Text passage -
□ □ □

Many investigations have been made on catalytic systems that permit uniform dimerization of lower monoolefins such as ethylene, propylene, and butene. As the catalysts, Ziegler-type catalysts having transition metals as central catalyst component are usually superior in dimer selectivity of the lower monoolefins. In particular, satisfactory results have been obtained in dimerization activity and selectivity with a catalyst obtained from a mixture of a nickel compound and organic aluminum halide.
Investigations have also been made on catalytic systems containing organic phosphorus compounds as third additives to the above mentioned catalytic component. It is known that these additives affect on catalytic activity and product selectivity. As these catalytic system containing the organic phosphorus compounds, 1 Japanese Patent Publication No. 46-34007 discloses a catalytic system comprising .pi.-allyl-type nickel complex, an organic aluminum halide and an organic phosphine. 2 Japanese Patent Publication Nos. 48-30241 and 50-30041 disclose catalytic systems comprising organic phosphine complexes of nickel represented by (R.sub.4 P).sup.+ (R.sub.3 PNiX.sub.3).sup.- and NiX'.sub.2 (PR'.sub.3).sub.2, respectively, where R represents hydrocarbyl group or hydrogen, X and X' each represents chlorine, bromine or iodine, and R' represents alkyl group. In addition, 3 Japanese unexamined Patent Publication No. 57-169433 discloses a catalytic system where halogenated phenol and water are added as fourth additives to a nickel compound, alkylaluminum and a trivalent phosphorus compound. It is disclosed to use, as the trivalent phosphorus compound in this case, trivalent organic phosphite compounds such as triethyl phosphite, tri-n-octyl phosphite, and triphenyl phosphite other than the above mentioned organic phosphine.

□ □ □

Activity A -
In the passage on catalysts for dimerizing lower monoolefins, which catalyst gave satisfactory dimerization activity and selectivity?
Activity B -
Continue the passage on catalysts for dimerizing lower monoolefins, starting after its last sentence.

Collected data -

□ □ □

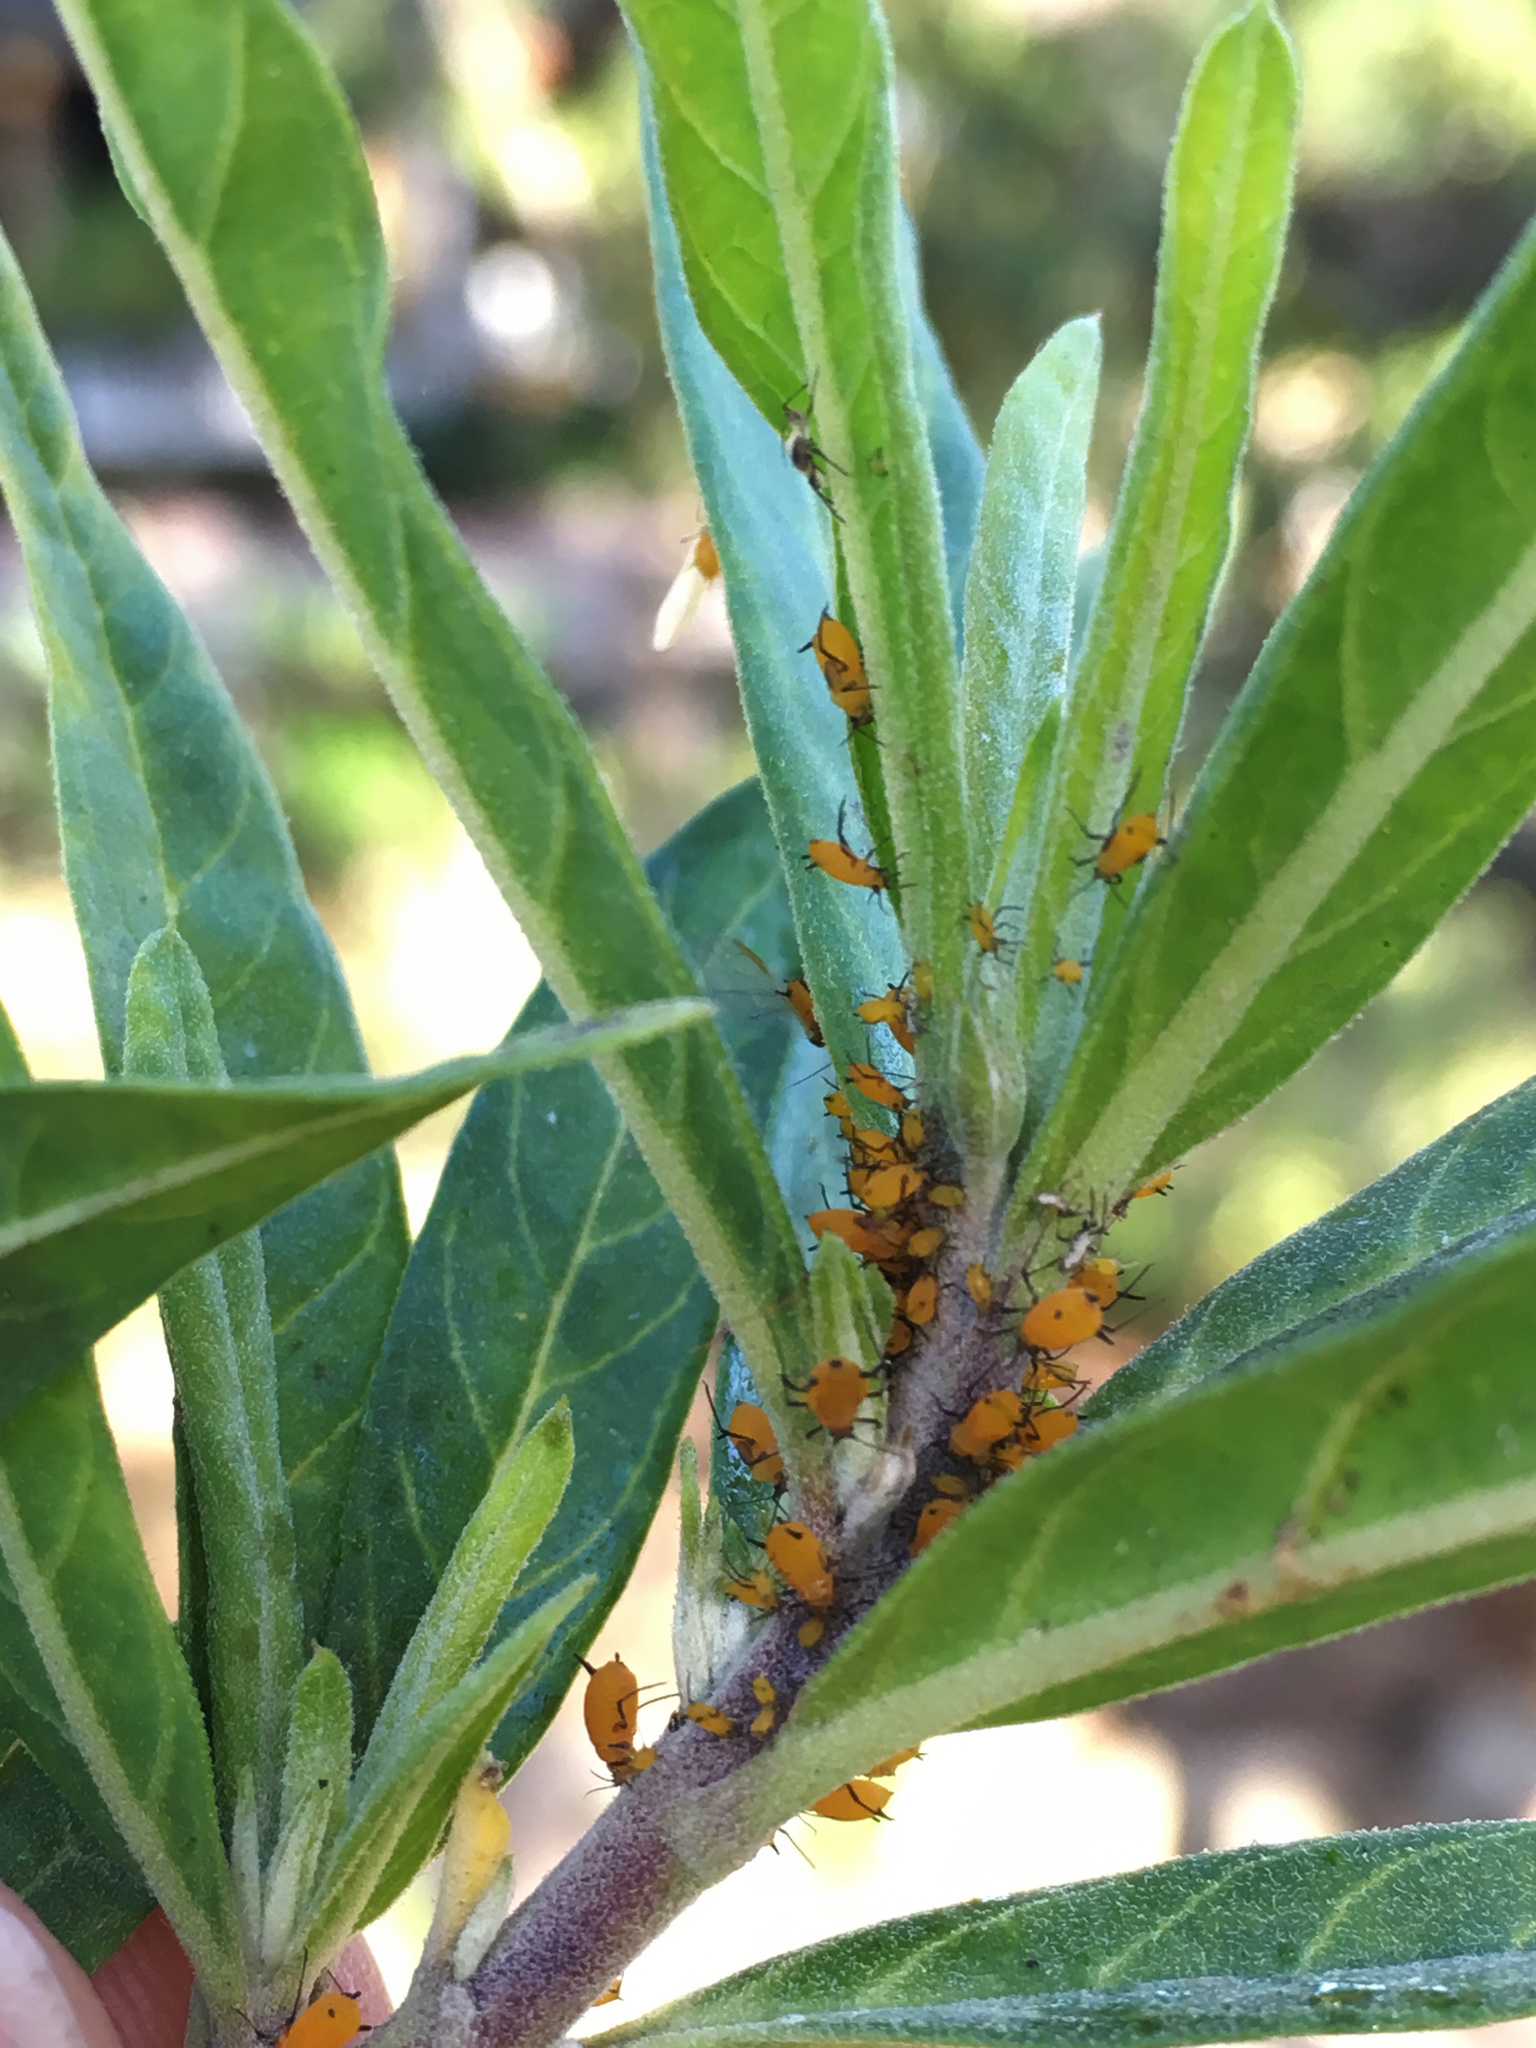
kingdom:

□ □ □

Output A -
A catalyst obtained from a mixture of a nickel compound and organic aluminum halide.

Output B -
A large volume of C.sub.4 fraction are obtained during thermal cracking of naphtha or catalytic cracking of heavy oils. n-butenes extracted and separated from the fraction may be dimerized to improve octene yields. 4 Japanese Patent Publication 3-42249 discloses an approach to improve the octene yields with a catalytic system comprising a nickel compound selected from the group consisting of nickel salts of higher mono- or di-carboxylic acid having from 5 to 20 carbon atoms and a coordination complex of organic phosphine and nickel halide, an organic aluminum compound, and hydrogen.
Product olefins such as octenes obtained by the above mentioned dimerization method of lower olefins are hydroformylated and hydrogenated to alcohols having 9 carbon atoms (hereinafter, referred to as "INA") . These alcohols are known to be advantageously used as materials of plasticizers for polyvinyl chloride resin (British Patent No. 789,777and Japanese Patent Publication No. 61-15849, etc.).
As mentioned above, various organic phosphorus compounds have been proposed as ligands used for dimerization reaction. These compounds are, however, not always satisfactory in view of industrial applications. That is, the catalytic systems disclosed in the above 1 Japanese Patent Publication No. 46-34007 have faults that they are extremely unstable to air and thus have difficulty to deal with and that synthesis of the catalysis is complex. In addition the catalytic systems disclosed in the above 2 Japanese Patent Publication No. 48-30241 involve troublesomeness when used industrially since a complex nickel complex should be synthesized separately.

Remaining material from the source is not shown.